*** Record excerpts

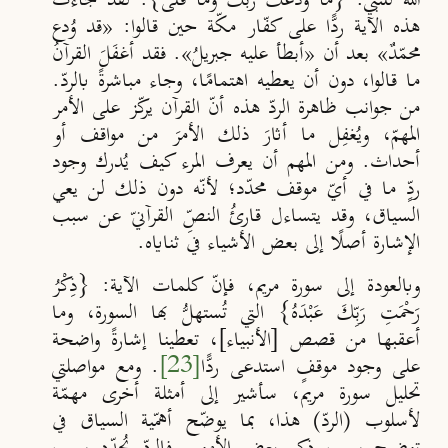
الله للنبيّ: {
مَا وَدَّعَكَ رَبُّكَ وَمَا قَلَى
}. لقد جاءت
هذه الآية ردًّا على كفّار مكّة حين قالوا: «
قد وُدع
محمّدٌ
» بعد أن «أبطأ عليه جبريلُ». فقد أغفَلَ القرآنُ
ما قالوا، دون أن يعطيه اهتمامًا، وجاء مباشرةً بالردّ.
من جوانب ظاهرة الردّ هذه أنّ القرآن يركّز على الأمر
المهمّ، ويُغفِل ما أثارَ ذلك الأمرَ من مواقف أو
أحداث. ومن المهم أن يعرف المرء كيف يُدرك وجود
ردٍّ ما في أيّ موقف محدّد؛ لأنّه دون ذلك لن يعي
السياق، وقد يتساءل قارئُ النصِّ القرآنيّ عن سبب
الإشارة أصلًا إلى بعض الأشياء في ثناياه.
وبالعودة إلى سورة مريم، فإنّ كلمات الآية: {ذِكْرُ
رَحْمَتِ رَبِّكَ عَبْدَهُ} التي تُستهلُّ بها السورة، وما
أعقبها من قصص [الأنبياء]، تعطينا إشارةً واضحة
على وجود موقفٍ استدعى ردًّا
[23]
. ومع مواصلتي
تحليل سورة مريم، سأشير إلى أمثلة أخرى مهمّة
لأسلوب (الردّ) هذا، بما يوضّح أهمّية السياق في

******

**Work item:** Your output should be an exact transcription of the line that holds "السياق، وقد يتساءل" and each line after it through the end of the listing above.

**Written solution:**
السياق، وقد يتساءل قارئُ النصِّ القرآنيّ عن سبب
الإشارة أصلًا إلى بعض الأشياء في ثناياه.
وبالعودة إلى سورة مريم، فإنّ كلمات الآية: {ذِكْرُ
رَحْمَتِ رَبِّكَ عَبْدَهُ} التي تُستهلُّ بها السورة، وما
أعقبها من قصص [الأنبياء]، تعطينا إشارةً واضحة
على وجود موقفٍ استدعى ردًّا
[23]
. ومع مواصلتي
تحليل سورة مريم، سأشير إلى أمثلة أخرى مهمّة
لأسلوب (الردّ) هذا، بما يوضّح أهمّية السياق في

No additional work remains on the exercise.